Donnie’s a dork and all. But kind of a smart dork.

Dear Dad,
Goodness. Your letters lately really freak me out. I hope you’re done with the woods.
I don’t know if you’ve read all my letters yet, but I want to tell you about this day I spent fishing with Donnie. I’ve always thought Donnie was kind of a goof. The type of guy who never plans ahead and just kind of wanders around doing what he wants to right then. I’m not sure I still feel that way.
Donnie spent the night last Friday. His mom dropped him off after the basketball game I didn’t play in. We ate frozen pizzas—we cooked them first!—and then watched TV. We didn’t stay up very late this time, so the shows didn’t get very scary.
Donnie woke me up really early in the morning and we scarfed down some Cheerios—Donnie puts a ton of sugar on his Cheerios, by the way—and then went down to the beach. We rowed the aluminum boat out to the buoy line and tied off and then started fishing. Actually, Donnie started fishing. I dropped a line over the side and went back to sleep. I was all bundled up in ski clothes and it was still pretty much dark out. It felt kind of nice to nod off in a rocking boat.
I woke up about an hour later when the sun was really shining. Donnie hadn’t caught anything yet, but he said he’d had about a million bites. I said, “Yeah, but you haven’t caught anything.” He said, “Yeah, but at least I’m trying.
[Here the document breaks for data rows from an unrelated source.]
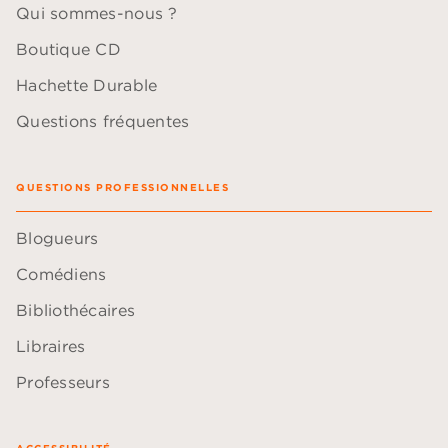
Qui sommes-nous ?
Boutique CD
Hachette Durable
Questions fréquentes
QUESTIONS PROFESSIONNELLES
Blogueurs
Comédiens
Bibliothécaires
Libraires
Professeurs
ACCESSIBILITÉ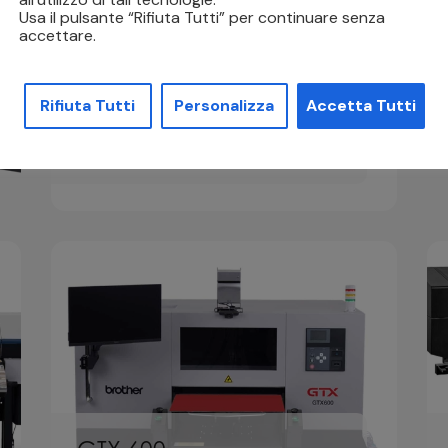
Usa il pulsante “Rifiuta Tutti” per continuare senza
accettare.
TX 330 Series
Rifiuta Tutti
Personalizza
Accetta Tutti
Stampa Sublimatica
,
Sublimazione e
Stampa su Tessuto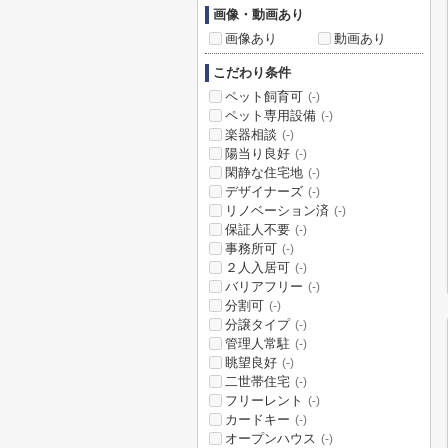
画像・動画あり
画像あり
動画あり
こだわり条件
ペット飼育可
(-)
ペット専用設備
(-)
楽器相談
(-)
陽当り良好
(-)
閑静な住宅地
(-)
デザイナーズ
(-)
リノベーション済
(-)
保証人不要
(-)
事務所可
(-)
２人入居可
(-)
バリアフリー
(-)
分割可
(-)
分譲タイプ
(-)
管理人常駐
(-)
眺望良好
(-)
二世帯住宅
(-)
フリーレント
(-)
カードキー
(-)
オープンハウス
(-)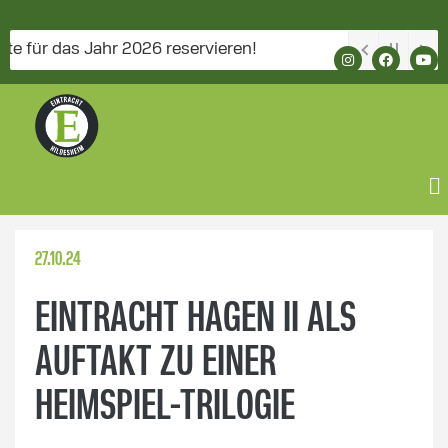
r das Jahr 2026 reservieren!
27.10.24
EINTRACHT HAGEN II ALS
AUFTAKT ZU EINER
HEIMSPIEL-TRILOGIE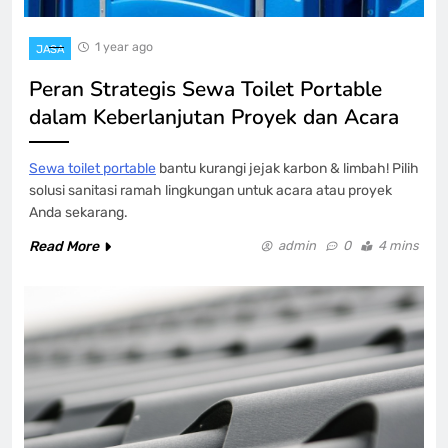
1 year ago
JASA
Peran Strategis Sewa Toilet Portable
dalam Keberlanjutan Proyek dan Acara
Sewa toilet portable
bantu kurangi jejak karbon & limbah! Pilih
solusi sanitasi ramah lingkungan untuk acara atau proyek
Anda sekarang.
Read More
admin
0
4 mins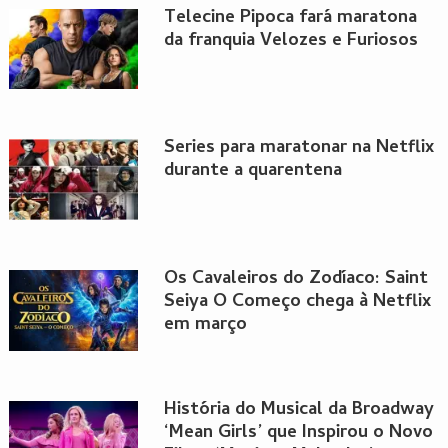
Telecine Pipoca fará maratona
da franquia Velozes e Furiosos
Series para maratonar na Netflix
durante a quarentena
Os Cavaleiros do Zodíaco: Saint
Seiya O Começo chega à Netflix
em março
História do Musical da Broadway
‘Mean Girls’ que Inspirou o Novo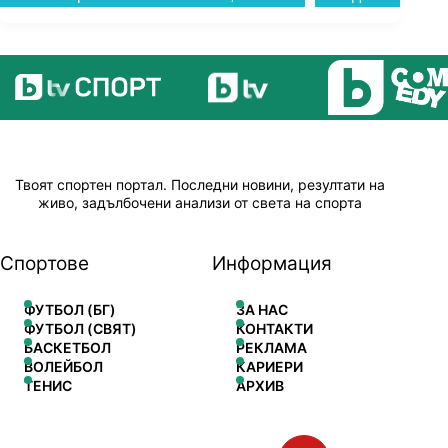
Твоят спортен портал. Последни новини, резултати на
живо, задълбочени анализи от света на спорта
Спортове
Информация
ФУТБОЛ (БГ)
ЗА НАС
ФУТБОЛ (СВЯТ)
КОНТАКТИ
БАСКЕТБОЛ
РЕКЛАМА
ВОЛЕЙБОЛ
КАРИЕРИ
ТЕНИС
АРХИВ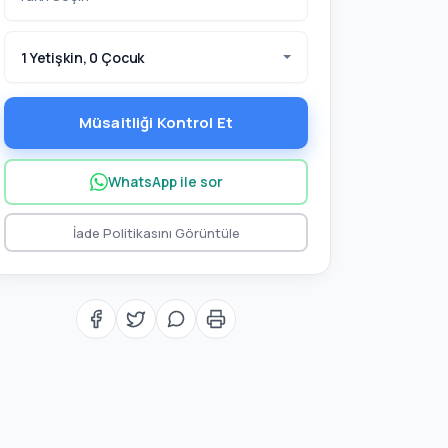
1 Yetişkin, 0 Çocuk
Müsaitliği Kontrol Et
WhatsApp ile sor
İade Politikasını Görüntüle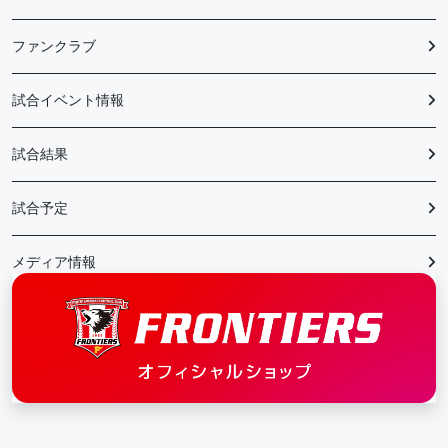
ファンクラブ
試合イベント情報
試合結果
試合予定
メディア情報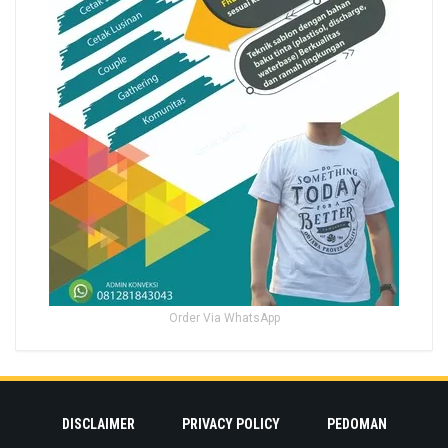
Order Via WhatsApp
DISCLAIMER
PRIVACY POLICY
PEDOMAN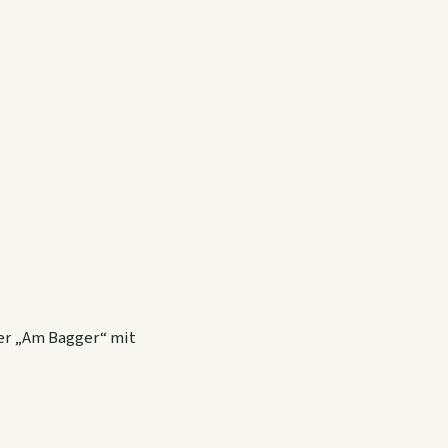
her „Am Bagger“ mit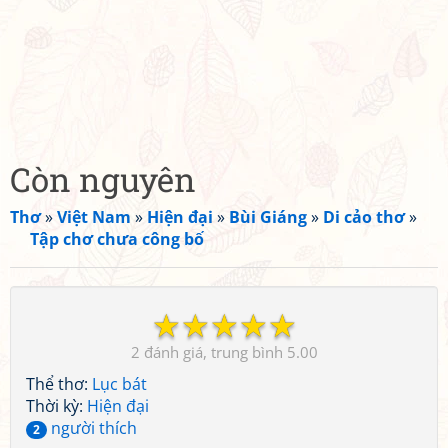
Còn nguyên
Thơ
»
Việt Nam
»
Hiện đại
»
Bùi Giáng
»
Di cảo thơ
»
Tập chơ chưa công bố
☆
☆
☆
☆
☆
2
5.00
Thể thơ:
Lục bát
Thời kỳ:
Hiện đại
người thích
2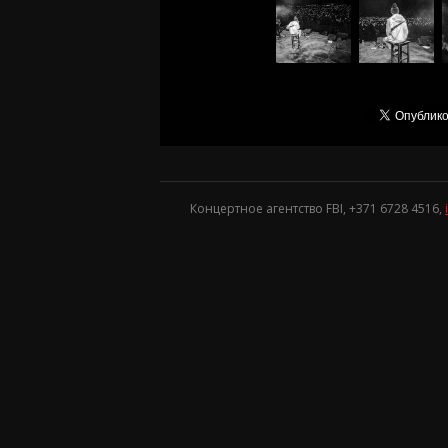
Концертное агентство FBI, +371
6728 4516
,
Just like at school.” I said, “What’s that supposed to mean?
“I don’t know,” Donnie said. “You just kind of drift along.”
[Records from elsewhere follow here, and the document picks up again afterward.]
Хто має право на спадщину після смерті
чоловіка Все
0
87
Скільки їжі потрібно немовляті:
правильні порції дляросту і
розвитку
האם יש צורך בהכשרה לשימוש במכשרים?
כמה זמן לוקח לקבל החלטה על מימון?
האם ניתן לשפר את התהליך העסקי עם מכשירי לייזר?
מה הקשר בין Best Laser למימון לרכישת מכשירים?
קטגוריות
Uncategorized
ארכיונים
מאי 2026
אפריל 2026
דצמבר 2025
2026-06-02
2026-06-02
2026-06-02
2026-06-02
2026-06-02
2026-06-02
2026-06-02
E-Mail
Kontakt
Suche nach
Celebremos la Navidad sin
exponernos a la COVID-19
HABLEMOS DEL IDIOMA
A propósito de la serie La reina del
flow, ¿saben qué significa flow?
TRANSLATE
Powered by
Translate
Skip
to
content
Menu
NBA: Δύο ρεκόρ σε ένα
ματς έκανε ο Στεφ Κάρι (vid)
“That’s because it’s so stupid.”
“Yeah, maybe, but you’re there. And you can’t change that. So…”
“So what?”
“So, like, I’ve had three girlfriends this year—“
“And that seems smart to you?”
“I’m not talking about smart. I’m talking about—I don’t know. I’m talking about, you know, about doing stuff instead of not doing stuff. I’m doing stuff.”
“Yeah. Stupid stuff like having three girlfriends who are all stupid.”
“That’s not cool. And anyway, I’d rather have three stupid girlfriends than no girldfriends.”
“I had a girlfriend.”
“Yeah. Misty Lee. And you’re saying she wasn’t stupid?”
“No, she was definitely stupid.” We both laughed at that one. Which was kind of a relief, because we were both getting pissed at each other.
Anyway, Donnie’s a dork and all. But I think he said some kind of smart stuff, in his own dorky way.
Right about then I got a bite on my line. I pulled in this nasty looking flounder. I was about to throw it back when Donnie told me to keep it. “It’s better than nothing,” he said.